Expectation of an exponentiated sum of normals

eiriamjh · December 11th, 2003, 5:51 pm

I bet this will sound trivial to most people here, but I am trying to compute E( exp(aX + bY) ), where (X, Y) has a bivariate standard normal distribution with correlation rho.I laid down the integral and naively tried to do an affine change of variables, but all I got was a headache... Please help!Thanks in advance for replies,e.PS: and in the first place, isn't it the case that aX + bY should follow a normal distribution with mean 0 and variance a^2 + 2abrho + b^2?

kr · December 11th, 2003, 6:16 pm

do the one-var case first to see what the game ise^ax e^(-x^2/2) = e^(-1/2 . (x^2 - 2a + a^2 - a^2)) = e^(a^2/2) . e^(-1/2 . (x - a)^2)and since the integral is over all x's, you can dump the variable shift.

eiriamjh · December 11th, 2003, 6:27 pm

krthe one-variable case is indeed trivialsince you are so good in probability, I am convinced it will only take you a minute before you find the answer for the two-variable case... many thanks in advance for your next replye.

Yeren · December 11th, 2003, 6:35 pm

Or in a different way:Take two correlated BM B(t) and W(t) such thatdB(t) . dW(t) = rhoand conside the process:f(B, W) = exp( a*B(t) + b*W(t) )N apply the Ito's lemma and then take expectation on df(B, W), you will getE( exp(a*B(1) + b*W(1) )= exp[ (a^2 + 2 * rho * a * b + b^2 ) * t / 2 ]Please note that you can use this approach when the function a and b depend on the time t (but deterministic).Y.

kr · December 11th, 2003, 7:02 pm

ok, so no big deal in the multivariate caseyou have exp(L.x) . exp(-1/2 . (Mx) . (Mx)^t)where M is a matrix which generates the corrs and Lx is a linear form. M is orthonormal, so change vars so that you haveexp(L.M^(-1)x) . exp(-1/2 xx^t)and now that the thing is orthogonalized, you can complete the square one at a time (i.e. LM^(-1).x is still a linear form with coefficients which will turn into exp(a^2/2) factors as before

eiriamjh · December 12th, 2003, 8:52 am

Yeren, kr,Thanks for your replies.I like Yeren's trick better, but presumably kr's methodology yields the same resultswhich also answers my question: if (X,Y) is binormal, it is a gaussian vector (which I guess was kind of expected)... I presume the converse is not true, but I will leave this to you guys...txe.
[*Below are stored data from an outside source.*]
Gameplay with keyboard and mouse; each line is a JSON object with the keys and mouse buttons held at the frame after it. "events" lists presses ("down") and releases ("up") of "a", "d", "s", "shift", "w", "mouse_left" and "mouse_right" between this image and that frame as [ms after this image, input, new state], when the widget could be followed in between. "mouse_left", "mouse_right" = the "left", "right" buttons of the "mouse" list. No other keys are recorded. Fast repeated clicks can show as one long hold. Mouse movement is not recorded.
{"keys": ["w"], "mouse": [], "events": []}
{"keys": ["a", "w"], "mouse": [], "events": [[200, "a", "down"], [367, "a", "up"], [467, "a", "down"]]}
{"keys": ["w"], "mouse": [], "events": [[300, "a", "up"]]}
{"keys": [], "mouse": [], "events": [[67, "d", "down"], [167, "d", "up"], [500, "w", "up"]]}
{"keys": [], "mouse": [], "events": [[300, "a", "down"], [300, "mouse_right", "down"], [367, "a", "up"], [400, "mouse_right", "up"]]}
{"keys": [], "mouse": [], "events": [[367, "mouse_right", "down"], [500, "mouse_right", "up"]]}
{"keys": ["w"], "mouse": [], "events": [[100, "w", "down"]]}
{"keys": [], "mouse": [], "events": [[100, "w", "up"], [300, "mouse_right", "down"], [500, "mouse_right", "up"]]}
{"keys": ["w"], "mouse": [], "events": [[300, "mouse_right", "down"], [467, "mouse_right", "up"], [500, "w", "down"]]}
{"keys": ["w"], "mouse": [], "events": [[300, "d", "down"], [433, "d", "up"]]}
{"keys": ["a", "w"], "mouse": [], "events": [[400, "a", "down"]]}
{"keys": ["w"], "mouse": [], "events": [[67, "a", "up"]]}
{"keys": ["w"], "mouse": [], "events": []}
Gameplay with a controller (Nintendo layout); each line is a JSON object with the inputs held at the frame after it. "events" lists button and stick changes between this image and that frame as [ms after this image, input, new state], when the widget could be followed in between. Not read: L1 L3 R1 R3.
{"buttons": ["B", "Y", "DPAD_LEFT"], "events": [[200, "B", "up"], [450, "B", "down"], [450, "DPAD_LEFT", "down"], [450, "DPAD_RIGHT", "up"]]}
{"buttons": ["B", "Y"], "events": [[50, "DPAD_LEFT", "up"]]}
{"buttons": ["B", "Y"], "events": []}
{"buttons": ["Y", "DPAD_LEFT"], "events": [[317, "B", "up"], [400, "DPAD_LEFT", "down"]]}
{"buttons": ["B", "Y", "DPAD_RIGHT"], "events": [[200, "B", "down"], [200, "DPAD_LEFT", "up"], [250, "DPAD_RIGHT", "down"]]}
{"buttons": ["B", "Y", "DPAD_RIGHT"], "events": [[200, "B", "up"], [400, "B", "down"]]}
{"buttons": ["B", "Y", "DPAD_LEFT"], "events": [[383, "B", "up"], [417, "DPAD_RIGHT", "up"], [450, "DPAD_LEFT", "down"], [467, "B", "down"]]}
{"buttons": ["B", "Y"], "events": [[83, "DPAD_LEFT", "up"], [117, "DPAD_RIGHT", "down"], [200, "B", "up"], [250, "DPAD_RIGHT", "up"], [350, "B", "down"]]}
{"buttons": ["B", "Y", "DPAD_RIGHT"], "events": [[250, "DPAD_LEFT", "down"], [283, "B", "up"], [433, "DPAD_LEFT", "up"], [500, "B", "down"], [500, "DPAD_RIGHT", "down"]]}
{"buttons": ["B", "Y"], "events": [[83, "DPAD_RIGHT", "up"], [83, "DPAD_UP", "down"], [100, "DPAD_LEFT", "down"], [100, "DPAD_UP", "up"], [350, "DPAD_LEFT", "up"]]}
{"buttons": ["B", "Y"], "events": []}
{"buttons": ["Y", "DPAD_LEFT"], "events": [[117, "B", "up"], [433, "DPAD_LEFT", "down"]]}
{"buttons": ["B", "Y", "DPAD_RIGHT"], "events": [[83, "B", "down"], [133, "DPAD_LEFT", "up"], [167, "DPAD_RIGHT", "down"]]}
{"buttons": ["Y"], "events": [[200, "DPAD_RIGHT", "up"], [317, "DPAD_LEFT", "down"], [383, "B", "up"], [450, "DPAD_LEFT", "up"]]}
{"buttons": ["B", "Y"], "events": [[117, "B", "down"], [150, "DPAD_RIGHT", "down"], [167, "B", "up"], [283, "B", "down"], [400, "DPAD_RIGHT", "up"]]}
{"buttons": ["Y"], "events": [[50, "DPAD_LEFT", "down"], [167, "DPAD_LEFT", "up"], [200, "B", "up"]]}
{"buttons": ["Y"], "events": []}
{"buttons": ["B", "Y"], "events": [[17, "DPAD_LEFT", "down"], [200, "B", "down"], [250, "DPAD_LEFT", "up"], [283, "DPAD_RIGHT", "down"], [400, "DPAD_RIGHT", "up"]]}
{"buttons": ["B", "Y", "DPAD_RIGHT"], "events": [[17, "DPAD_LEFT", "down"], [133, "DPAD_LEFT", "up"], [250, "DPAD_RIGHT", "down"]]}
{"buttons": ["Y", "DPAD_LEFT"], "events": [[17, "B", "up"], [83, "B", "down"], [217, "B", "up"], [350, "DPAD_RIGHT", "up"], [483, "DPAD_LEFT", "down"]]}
Nonius · December 13th, 2003, 10:17 am

QuoteOriginally posted by: eiriamjhYeren, kr,Thanks for your replies.I like Yeren's trick better, but presumably kr's methodology yields the same resultswhich also answers my question: if (X,Y) is binormal, it is a gaussian vector (which I guess was kind of expected)... I presume the converse is not true, but I will leave this to you guys...txe.your problem has the same answer as the one dim because it really IS a one dim problem. you just need to compute the mean and variance of the linear combination and use it in the one dim formula.